The Bank of England is currently touring the UK to introduce the British public to ‘ The New Fiver ’, which will enter circulation in 24 days.
The BoE is taking its new fiver on a roadshow. The aim is to familiarise the British public with the benefits of the country’s newest innovation in safe and sustainable cash. Yesterday, the new fiver was on show at Adventure Island in Southend on Sea. Next week the roadshow will move around Scotland.
The new fiver will be stonger, cleaner and safer
The new bank note is said to be a stronger, cleaner and safer alternative to the current five-pound bank note. It is printed on polymer, a thin and flexible plastic.

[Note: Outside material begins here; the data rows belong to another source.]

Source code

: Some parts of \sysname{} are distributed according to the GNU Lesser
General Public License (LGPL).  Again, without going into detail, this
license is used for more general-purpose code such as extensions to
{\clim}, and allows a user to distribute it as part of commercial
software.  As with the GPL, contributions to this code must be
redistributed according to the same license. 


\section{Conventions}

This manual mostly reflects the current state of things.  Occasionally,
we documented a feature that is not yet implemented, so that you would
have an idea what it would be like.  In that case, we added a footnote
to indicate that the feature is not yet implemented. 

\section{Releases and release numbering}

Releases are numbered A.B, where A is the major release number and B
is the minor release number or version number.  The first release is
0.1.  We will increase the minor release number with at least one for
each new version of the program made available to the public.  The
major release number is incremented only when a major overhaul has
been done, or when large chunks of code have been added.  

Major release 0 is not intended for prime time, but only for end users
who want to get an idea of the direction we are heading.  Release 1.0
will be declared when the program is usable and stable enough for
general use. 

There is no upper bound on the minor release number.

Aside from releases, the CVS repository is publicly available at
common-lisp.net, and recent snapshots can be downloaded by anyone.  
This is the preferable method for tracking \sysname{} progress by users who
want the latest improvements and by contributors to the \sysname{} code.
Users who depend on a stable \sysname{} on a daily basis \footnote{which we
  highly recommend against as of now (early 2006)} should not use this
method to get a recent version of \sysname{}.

Polymer is stronger than paper, making it more resilient to tearing and scrunching. The material is also dirt and moisture resistant, which will ensure that the new fiver stays clean and lasts longer. The BoE expects polymer notes to last 2.5 times longer than current bank notes.
Printing more sustainable notes will also have an environmental impact, as a longer lifetime of notes means that less need to be printed in total. Therefore, less energy is spent on the manufacturing of bank notes and their transportation, and the material is fully recyclable.

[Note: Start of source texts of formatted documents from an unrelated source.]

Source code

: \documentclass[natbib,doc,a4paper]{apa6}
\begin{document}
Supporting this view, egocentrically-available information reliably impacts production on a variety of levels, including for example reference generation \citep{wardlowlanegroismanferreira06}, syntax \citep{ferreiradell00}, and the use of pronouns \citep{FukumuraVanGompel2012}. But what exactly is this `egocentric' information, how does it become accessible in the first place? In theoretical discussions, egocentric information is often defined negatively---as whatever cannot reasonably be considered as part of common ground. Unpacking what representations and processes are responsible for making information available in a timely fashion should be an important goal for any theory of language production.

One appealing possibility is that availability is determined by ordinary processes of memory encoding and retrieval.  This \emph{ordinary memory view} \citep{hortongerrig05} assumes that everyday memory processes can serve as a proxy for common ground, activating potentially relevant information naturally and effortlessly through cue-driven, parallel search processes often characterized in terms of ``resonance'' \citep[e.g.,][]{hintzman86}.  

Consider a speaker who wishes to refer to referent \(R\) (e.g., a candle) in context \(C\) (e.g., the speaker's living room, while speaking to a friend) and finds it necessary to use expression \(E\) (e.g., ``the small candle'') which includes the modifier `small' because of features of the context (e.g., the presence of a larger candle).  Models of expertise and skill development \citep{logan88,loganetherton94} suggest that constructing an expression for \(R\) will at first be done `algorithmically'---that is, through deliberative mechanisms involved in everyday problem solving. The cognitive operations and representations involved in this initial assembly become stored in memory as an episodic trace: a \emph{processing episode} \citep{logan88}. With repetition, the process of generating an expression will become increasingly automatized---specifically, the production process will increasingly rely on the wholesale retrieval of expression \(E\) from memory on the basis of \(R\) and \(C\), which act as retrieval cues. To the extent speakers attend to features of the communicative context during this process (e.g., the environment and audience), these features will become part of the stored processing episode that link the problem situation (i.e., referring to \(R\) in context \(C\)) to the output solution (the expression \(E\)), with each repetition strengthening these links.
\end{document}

The BoE reports that in 2015 alone 21,835 notes had to be replaced. 10,761 notes were torn, 5,364 chewed or eaten, 2,912 contaminated, 1,800 washed and 997 damaged or destroyed by fire; large numbers which, according to the BoE, will be reduced greatly by the more resilient material of the new five-pound note.
The new note will also be less susceptible to counterfeiting as new design features will make the note harder to copy. A transparent window and a foil Elizabeth Tower, in gold on the front and silver on the back of the note, are all features designed to prevent illegal currency.

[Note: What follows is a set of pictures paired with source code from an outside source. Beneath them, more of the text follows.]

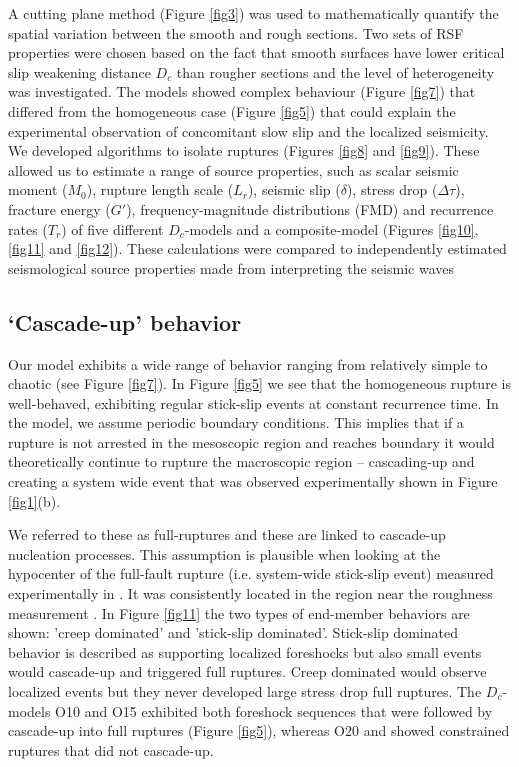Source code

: \documentclass[preprint,1p, 10pt,authoryear]{elsarticle}
\begin{document}
A cutting plane method (Figure \ref{fig3}) was used to mathematically quantify the spatial variation between the smooth and rough sections. Two sets of RSF properties were chosen based on the fact that smooth surfaces have lower critical slip weakening distance $D_{c}$ than rougher sections and the level of heterogeneity was investigated. The models showed complex behaviour (Figure \ref{fig7}) that differed from the homogeneous case (Figure \ref{fig5}) that could explain the experimental observation of concomitant slow slip and the localized seismicity.  We developed algorithms to isolate ruptures (Figures \ref{fig8} and \ref{fig9}).  These allowed us to estimate a range of source properties, such as scalar seismic moment ($M_{0}$), rupture length scale ($L_{r}$), seismic slip ($\delta$), stress drop ($\Delta\tau$), fracture energy ($G'$), frequency-magnitude distributions (FMD) and recurrence rates ($T_{r}$) of five different $D_{c}$-models and a composite-model (Figures \ref{fig10}, \ref{fig11} and \ref{fig12}). These calculations were compared to independently estimated seismological source properties made from interpreting the seismic waves \citep{Selvadurai2019}

\subsection{`Cascade-up' behavior}
\label{Cascade_UP}
Our model exhibits a wide range of behavior ranging from relatively simple to chaotic (see Figure \ref{fig7}). In Figure \ref{fig5} we see that the homogeneous rupture is well-behaved, exhibiting regular stick-slip events at constant recurrence time.  In the model, we assume periodic boundary conditions. This implies that if a rupture is not arrested in the mesoscopic region and reaches boundary it would theoretically continue to rupture the macroscopic region -- cascading-up and creating a system wide event that was observed experimentally shown in Figure \ref{fig1}(b). 

We referred to these as full-ruptures and these are linked to cascade-up nucleation processes. This assumption is plausible when looking at the hypocenter of the full-fault rupture (i.e. system-wide stick-slip event) measured experimentally in \citet{Selvadurai2015}. It was consistently located in the region near the roughness measurement \citep[magenta star in fig. 7 and 8 in ][]{Selvadurai2015}. In Figure \ref{fig11} the two types of end-member behaviors are shown: 'creep dominated' and 'stick-slip dominated'. Stick-slip dominated behavior is described as supporting localized foreshocks but also small events would cascade-up and triggered full ruptures. Creep dominated would observe localized events but they never developed large stress drop full ruptures. The $D_{c}$-models O10 and O15 exhibited both foreshock sequences that were followed by cascade-up into full ruptures (Figure \ref{fig5}), whereas O20 and showed constrained ruptures that did not cascade-up. 
\end{document}
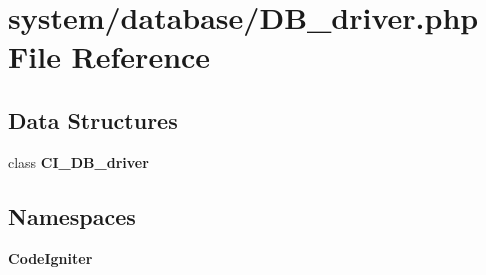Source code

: \section{system/database/\-D\-B\-\_\-driver.php File Reference}
\label{_d_b__driver_8php}
\subsection*{Data Structures}
\begin{DoxyCompactItemize}
\item 
class {\bf C\-I\-\_\-\-D\-B\-\_\-driver}
\end{DoxyCompactItemize}
\subsection*{Namespaces}
\begin{DoxyCompactItemize}
\item 
{\bf Code\-Igniter}
\end{DoxyCompactItemize}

Polymer notes with similar security features are already in use successfully in other countries. Australia launched its first polymer bank notes in 1988. It was also the first country to use a transparent window as a security feature on such notes. Today all Australian bank notes are made from polymer.
As per design, the new fiver features Winston Churchill on the back.
BoE Governor Mark Carney stated:
“Winston Churchill was one of the greatest statesmen of all time and is the only Prime Minister to win the Nobel Prize for literature. As he himself said, a “nation that forgets its past has no future”. Our banknotes are repositories of the United Kingdom’s collective memory and are testaments to the outstanding achievements of the nation’s greatest individuals.
Like Churchill, the new polymer note will also stand the test of time.”
New bank notes enter circulation in 24 days
The new fiver will be entering into distribution on the 13th September this year. All paper five-pound bank notes will cease to be legal tender. Any paper five-pound bank note will from then onward have to be exchanged at the Bank of England.
The BoE has also announced that both the ten-pound and the twenty-pound bank note will also be replaced by new Polymer notes in the coming years. The new ten-pound bank note will come into circulation next summer and will feature Jane Austin on the back. By 2020, the new twenty-pound note, featuring JMW Turner on the back, will be distributed.
The Scottish banks are also set to release first polymer notes later this year.
The Royal mint is also set to release a new £1 coin in March next year.